A/B Testing a backend ML model¶
This tutorial describes how to do A/B testing of a backend ML model hosted on KServe using the Iter8 SDK. In this tutorial, communication with the model is via HTTP calls.
Before you begin
- Ensure that you have a Kubernetes cluster and the
kubectl
andhelm
CLIs. You can create a local Kubernetes cluster using tools like Kind or Minikube. - Have access to a cluster running KServe. You can create a KServe Quickstart environment as follows:
curl -s "https://raw.githubusercontent.com/kserve/kserve/release-0.11/hack/quick_install.sh" | bash
- Have Grafana available. For example, Grafana can be installed on your cluster as follows:
kubectl create deploy grafana --image=grafana/grafana kubectl expose deploy grafana --port=3000
Install the Iter8 controller¶
helm install --repo https://iter8-tools.github.io/iter8 --version 0.1.12 iter8 controller
helm install --repo https://iter8-tools.github.io/iter8 --version 0.1.12 iter8 controller \
--set clusterScoped=true
kubectl apply -k 'https://github.com/iter8-tools/iter8.git/kustomize/controller/namespaceScoped?ref=v0.17.1'
kubectl apply -k 'https://github.com/iter8-tools/iter8.git/kustomize/controller/clusterScoped?ref=v0.17.1'
Deploy the sample application¶
A sample application using the Iter8 SDK is provided.
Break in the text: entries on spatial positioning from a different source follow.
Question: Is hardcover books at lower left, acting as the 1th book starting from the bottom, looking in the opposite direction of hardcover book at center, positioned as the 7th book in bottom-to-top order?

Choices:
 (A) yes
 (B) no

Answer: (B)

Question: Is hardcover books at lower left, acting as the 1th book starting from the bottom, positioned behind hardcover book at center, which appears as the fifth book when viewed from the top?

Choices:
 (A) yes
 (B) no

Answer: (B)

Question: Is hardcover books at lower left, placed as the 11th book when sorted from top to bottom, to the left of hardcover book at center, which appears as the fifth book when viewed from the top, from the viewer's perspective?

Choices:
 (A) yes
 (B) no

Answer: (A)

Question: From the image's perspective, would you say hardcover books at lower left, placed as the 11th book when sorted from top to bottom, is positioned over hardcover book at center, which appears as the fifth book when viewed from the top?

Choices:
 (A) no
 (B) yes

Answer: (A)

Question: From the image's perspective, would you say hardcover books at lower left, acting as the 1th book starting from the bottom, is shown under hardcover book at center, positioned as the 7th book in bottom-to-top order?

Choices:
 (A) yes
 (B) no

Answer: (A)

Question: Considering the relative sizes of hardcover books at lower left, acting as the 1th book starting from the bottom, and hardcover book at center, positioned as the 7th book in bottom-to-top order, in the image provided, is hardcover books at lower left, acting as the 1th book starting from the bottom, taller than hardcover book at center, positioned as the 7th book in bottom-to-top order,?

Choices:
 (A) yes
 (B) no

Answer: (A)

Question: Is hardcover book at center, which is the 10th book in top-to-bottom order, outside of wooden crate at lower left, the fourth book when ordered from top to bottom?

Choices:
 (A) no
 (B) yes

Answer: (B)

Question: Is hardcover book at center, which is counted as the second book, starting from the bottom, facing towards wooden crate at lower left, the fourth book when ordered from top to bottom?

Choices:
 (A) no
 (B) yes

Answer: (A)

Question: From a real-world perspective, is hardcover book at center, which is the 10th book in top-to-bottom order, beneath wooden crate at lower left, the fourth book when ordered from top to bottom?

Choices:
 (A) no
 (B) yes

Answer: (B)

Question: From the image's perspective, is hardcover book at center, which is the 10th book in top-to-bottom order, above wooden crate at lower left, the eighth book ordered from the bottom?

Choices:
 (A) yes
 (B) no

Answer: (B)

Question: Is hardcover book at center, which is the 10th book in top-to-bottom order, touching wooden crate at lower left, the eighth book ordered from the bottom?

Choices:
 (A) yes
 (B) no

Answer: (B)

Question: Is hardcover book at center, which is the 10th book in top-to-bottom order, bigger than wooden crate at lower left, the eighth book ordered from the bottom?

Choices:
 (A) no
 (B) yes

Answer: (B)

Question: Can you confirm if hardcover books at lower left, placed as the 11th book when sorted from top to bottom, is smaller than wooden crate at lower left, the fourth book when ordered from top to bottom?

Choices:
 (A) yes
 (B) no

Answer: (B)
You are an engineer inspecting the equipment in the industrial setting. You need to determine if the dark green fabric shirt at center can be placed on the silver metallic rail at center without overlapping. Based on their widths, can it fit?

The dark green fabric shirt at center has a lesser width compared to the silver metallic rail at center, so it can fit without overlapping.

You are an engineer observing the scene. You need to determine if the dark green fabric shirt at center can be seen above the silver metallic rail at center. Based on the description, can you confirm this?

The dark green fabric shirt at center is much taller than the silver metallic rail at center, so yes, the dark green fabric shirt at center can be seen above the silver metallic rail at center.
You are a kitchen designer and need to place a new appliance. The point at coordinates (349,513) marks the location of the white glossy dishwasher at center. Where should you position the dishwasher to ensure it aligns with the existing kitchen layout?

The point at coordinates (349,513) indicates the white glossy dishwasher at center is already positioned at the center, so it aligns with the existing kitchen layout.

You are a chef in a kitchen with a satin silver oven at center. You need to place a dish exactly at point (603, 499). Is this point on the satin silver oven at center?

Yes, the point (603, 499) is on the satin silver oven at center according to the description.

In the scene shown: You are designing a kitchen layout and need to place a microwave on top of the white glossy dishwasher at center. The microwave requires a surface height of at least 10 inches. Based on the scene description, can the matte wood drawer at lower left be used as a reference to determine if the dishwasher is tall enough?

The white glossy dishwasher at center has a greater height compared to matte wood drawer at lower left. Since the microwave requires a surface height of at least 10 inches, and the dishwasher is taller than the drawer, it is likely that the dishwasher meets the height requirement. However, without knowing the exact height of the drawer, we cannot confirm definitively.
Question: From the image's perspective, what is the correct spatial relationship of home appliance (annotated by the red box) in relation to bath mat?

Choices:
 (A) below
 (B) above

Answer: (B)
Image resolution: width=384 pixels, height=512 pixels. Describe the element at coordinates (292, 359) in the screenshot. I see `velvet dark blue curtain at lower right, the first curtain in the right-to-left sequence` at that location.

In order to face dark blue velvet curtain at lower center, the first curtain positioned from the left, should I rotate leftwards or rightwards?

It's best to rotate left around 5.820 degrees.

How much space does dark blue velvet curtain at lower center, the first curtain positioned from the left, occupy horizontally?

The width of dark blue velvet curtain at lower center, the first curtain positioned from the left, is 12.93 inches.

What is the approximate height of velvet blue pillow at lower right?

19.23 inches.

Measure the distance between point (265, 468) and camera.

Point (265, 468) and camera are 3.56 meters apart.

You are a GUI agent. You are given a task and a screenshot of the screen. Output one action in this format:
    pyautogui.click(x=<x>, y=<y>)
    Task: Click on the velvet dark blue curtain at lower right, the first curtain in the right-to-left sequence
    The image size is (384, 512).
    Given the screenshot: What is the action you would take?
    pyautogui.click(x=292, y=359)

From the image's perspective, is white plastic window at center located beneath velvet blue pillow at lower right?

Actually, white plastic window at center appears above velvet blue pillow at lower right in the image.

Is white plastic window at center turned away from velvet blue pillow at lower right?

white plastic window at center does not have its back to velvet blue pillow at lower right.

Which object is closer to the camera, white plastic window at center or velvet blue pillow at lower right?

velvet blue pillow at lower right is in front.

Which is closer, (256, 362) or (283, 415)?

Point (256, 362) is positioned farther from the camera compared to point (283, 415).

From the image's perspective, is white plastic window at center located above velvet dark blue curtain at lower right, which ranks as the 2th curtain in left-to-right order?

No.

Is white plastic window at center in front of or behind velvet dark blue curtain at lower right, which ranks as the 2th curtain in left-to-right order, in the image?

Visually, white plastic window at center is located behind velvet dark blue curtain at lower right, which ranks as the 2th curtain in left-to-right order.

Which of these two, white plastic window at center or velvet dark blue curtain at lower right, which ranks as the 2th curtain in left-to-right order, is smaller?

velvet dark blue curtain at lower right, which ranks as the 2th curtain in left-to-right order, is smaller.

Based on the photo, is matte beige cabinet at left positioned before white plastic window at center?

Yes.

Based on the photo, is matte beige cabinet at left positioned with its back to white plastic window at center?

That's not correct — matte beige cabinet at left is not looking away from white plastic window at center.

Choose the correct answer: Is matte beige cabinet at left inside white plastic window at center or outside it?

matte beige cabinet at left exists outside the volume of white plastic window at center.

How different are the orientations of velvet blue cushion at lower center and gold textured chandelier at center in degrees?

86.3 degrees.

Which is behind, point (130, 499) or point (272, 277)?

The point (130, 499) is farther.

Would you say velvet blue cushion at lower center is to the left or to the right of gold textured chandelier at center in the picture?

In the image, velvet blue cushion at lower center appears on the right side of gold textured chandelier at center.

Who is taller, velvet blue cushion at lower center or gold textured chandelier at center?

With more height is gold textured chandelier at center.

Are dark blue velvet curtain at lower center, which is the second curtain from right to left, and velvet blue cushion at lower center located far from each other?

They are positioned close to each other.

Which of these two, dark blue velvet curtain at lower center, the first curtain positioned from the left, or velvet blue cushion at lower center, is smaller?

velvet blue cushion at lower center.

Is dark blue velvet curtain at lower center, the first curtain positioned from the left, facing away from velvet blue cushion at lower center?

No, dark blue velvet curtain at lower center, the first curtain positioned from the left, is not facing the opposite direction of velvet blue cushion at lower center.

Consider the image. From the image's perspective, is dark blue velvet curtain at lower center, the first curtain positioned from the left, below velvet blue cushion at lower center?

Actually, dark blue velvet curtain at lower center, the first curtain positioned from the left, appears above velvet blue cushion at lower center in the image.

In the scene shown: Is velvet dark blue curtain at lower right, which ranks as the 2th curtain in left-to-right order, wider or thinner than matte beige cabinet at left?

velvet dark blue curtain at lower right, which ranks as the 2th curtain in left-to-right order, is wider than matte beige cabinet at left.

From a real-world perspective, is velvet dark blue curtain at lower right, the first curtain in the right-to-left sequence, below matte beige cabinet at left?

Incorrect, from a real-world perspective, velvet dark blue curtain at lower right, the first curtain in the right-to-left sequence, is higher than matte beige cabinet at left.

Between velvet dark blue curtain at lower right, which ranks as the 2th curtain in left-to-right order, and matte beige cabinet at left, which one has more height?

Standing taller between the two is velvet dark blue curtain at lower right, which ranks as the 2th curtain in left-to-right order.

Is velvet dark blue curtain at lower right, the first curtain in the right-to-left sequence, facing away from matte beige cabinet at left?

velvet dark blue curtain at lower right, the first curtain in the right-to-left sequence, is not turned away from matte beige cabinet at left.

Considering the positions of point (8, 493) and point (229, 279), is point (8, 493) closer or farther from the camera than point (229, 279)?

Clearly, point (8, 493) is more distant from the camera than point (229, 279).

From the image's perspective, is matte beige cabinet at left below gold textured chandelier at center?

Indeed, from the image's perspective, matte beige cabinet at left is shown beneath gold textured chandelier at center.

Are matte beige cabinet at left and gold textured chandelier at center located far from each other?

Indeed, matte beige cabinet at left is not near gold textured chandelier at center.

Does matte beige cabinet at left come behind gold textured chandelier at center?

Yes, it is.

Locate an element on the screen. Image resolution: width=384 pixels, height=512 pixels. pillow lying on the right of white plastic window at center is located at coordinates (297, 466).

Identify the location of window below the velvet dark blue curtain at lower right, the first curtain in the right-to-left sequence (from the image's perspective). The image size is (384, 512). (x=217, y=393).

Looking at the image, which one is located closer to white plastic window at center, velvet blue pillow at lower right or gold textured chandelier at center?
Deploy both the frontend and backend components of this application as described in each tab:
kubectl create deployment frontend --image=kalantar/abn-sample-kserve-http-frontend-go:0.17.2
kubectl expose deployment frontend --name=frontend --port=8090
The frontend component is implemented to call the Iter8 SDK method Lookup()
before each call to the backend ML model. The frontend component uses the returned version number to route the request to the recommended version of the model.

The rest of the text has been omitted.